Notes From the Road with Jeremy Mackinder: Honky Tonk Throwdown IV


May 9th, 2013 by Rami

As you may recall, Jeremy Mackinder, who has played bass in Whitey Morgan & the 78s, used to check in with us from the road with some entertaining and...educational...posts. Now he's playing with Deadstring Brothers (it's all relative over here at Bloodshot Records), who are on tour supporting their new album Cannery Row, which just hit the streets on 4/9. Here we have his story about his labor of love, the fourth annual Honky Tonk Throwdown, at which Deadstring Brothers themselves will be performing, along with an auditory smorgasbord of other twangtastic bands, at PJ's Lager House in Detroit next weekend, May 10-12. Proceeds will benefit the Waylon Jennings Diabetes Fund.

This is my fourth year of throwing the Honky Tonk Throwdown.  It's a musical event that was originally born out of anger and frustration, but it many senses has become an entirely different animal as it has progressed.

I woke up one early morning in Woodstock, NY on a hotel room floor. I couldn’t sleep because my mind kept racing back to thoughts on the state of popular “country” music and how many more deserving songs and talents I knew around the nation and even at home in Detroit that were being ignored by the powers that be. And, to make it worse, one of the most objectionable displays of this occurred in my own backyard every year at a festival that not only ignored real roots music, but also took advantage of and abused local musicians by placing them on secondary out-of-the-way stages that were more insulting (especially financially) than anything. I could no longer stand for it. I found a partner in crime and belief in PJ at Detroit’s Lager House and got to planning my statement on the validity of honest roots music.

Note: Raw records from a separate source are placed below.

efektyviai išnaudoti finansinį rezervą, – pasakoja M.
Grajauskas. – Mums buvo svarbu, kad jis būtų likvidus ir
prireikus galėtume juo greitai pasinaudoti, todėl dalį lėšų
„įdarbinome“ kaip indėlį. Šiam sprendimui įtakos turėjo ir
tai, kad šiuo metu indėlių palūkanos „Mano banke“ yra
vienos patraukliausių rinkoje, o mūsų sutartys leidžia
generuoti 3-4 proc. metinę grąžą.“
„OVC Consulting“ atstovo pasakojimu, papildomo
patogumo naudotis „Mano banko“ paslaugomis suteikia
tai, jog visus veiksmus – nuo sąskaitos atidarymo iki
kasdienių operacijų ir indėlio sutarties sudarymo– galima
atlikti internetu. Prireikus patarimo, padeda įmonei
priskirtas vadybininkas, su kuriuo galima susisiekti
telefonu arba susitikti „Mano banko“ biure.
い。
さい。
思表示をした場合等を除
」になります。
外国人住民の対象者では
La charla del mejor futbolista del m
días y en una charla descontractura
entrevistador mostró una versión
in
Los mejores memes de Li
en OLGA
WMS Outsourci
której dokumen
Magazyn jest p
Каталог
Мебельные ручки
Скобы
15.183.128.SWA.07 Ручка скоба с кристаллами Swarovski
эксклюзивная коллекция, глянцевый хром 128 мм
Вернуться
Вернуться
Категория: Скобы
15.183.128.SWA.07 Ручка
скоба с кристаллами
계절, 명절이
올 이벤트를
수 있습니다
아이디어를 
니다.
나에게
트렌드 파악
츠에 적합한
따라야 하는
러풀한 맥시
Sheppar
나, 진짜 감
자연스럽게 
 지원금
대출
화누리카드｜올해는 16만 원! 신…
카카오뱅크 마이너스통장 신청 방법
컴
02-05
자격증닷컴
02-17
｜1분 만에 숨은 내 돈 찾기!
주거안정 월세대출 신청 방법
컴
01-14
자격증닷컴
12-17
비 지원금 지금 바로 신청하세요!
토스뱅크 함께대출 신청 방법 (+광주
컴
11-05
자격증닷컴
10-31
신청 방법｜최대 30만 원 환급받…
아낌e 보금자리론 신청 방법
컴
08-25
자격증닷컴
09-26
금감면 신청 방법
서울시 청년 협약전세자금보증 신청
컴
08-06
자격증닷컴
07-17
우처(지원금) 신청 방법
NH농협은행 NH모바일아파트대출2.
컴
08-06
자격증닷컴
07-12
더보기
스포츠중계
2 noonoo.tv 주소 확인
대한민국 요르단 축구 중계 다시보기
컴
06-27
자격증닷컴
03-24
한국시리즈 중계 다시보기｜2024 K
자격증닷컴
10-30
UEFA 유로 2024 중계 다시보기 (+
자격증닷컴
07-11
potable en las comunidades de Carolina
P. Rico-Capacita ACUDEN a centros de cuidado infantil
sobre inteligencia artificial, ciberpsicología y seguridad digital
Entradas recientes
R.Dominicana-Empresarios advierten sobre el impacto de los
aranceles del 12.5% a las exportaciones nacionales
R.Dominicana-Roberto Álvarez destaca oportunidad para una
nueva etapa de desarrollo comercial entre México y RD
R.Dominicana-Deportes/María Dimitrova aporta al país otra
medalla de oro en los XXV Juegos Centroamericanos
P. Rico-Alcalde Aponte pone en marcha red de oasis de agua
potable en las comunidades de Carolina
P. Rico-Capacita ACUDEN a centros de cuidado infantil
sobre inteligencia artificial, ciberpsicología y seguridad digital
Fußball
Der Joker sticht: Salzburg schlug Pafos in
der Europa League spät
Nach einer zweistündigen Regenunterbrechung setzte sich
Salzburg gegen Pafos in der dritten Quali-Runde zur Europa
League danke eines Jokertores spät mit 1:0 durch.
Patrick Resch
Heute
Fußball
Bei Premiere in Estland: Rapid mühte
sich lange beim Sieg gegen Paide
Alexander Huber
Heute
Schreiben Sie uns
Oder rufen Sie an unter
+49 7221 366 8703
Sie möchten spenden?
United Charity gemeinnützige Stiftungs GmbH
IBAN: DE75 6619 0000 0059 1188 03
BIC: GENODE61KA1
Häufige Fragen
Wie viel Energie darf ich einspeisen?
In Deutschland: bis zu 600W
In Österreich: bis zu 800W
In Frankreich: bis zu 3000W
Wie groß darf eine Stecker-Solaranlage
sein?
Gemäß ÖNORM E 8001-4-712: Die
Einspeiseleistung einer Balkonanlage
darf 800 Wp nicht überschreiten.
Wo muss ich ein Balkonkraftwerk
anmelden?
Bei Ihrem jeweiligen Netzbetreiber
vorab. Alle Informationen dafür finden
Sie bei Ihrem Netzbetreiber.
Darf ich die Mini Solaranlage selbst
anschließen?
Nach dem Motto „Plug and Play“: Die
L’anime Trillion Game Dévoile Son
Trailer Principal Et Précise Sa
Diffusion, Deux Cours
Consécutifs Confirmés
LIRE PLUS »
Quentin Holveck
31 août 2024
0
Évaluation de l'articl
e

Hence, the birth of the Honky Tonk Throwdown. This fourth year brings back some old favorites and also welcomes a new helping of music that might just become your favorite. I am very thrilled to be holding my own band’s hometown album release party at the Throwdown as Deadstring Brothers' 5th record, Cannery Row, was released in April on Bloodshot and this will be our first trip back to Detroit since then. Also thrilled to be bringing in new acts to the Throwdown this year with If Birds Could Fly, Mary Cutrafella, Fifth on the Floor, Burning Miles Band, and the Greaves, as national touring acts making their first appearances. I'm pleased as well to announce the return of the Dock Ellis Band and the one and only Billy Don Burns making his fourth straight appearance this year(and here is hoping the fifth one will be next year's!).

Additionally, there is a new infusion of local talent coming in this year as Whiskey Charmers, Behind the Times, Captain Ivory, Gibson Seal, and Detroit-area legends The Sights are all first-timers. Old friends and fans will be happy to hear that we also have Katie Grace, Horse Cave Trio, Crooked Little Reasons, Jeremy Porter and the Tucos, The Orbitsuns, Bull Halsey, John Holk, and good ol' Ryan Dillaha as returning alumni to the Throwdown.

Just thinking about this year’s lineup brings a smile to my face this morning. It’s also exhausting, and each year as it’s winding down on Sunday, I think to myself that there is no way I can do this next year. And then on Monday morning, I start planning the next year’s event.  Not this time. I know we’re doing year five; I've outlined and plotted it out. It’s even more exhausting than this one, and even more invigorating.

I have to mention that for the second straight year we’re working with the Waylon Jennings Diabetes Fund and the diabetes research organization TGEN to help eradicate diabetes. We’ll be taking donations all weekend and this year Shiner Beer has gotten involved and is contributing a Epiphone SG guitar that will be raffled off as well many pieces of Waylon memorabilia for those in attendance. It's been very exciting to see this develop and grow with the Throwdown’s involvement.

And here’s why I’m already excited about next year: this event born out of frustration and anger and a bit of rebellion has become something different. It’s now just about the music, the friendship, and the celebration. It’s done on its own merit now, for the good of it, not to be a part of a fight or a statement. It’s changed with time and in spirit. The name “Throwdown” goes away next year and with it disappears the combative undertone the title implies, but that’s for then—and for this year, its time to ring the bell and start up the Honky Tonk Throwdown again.  Ladiiiiiessss and gentlemeeeeen, bring it.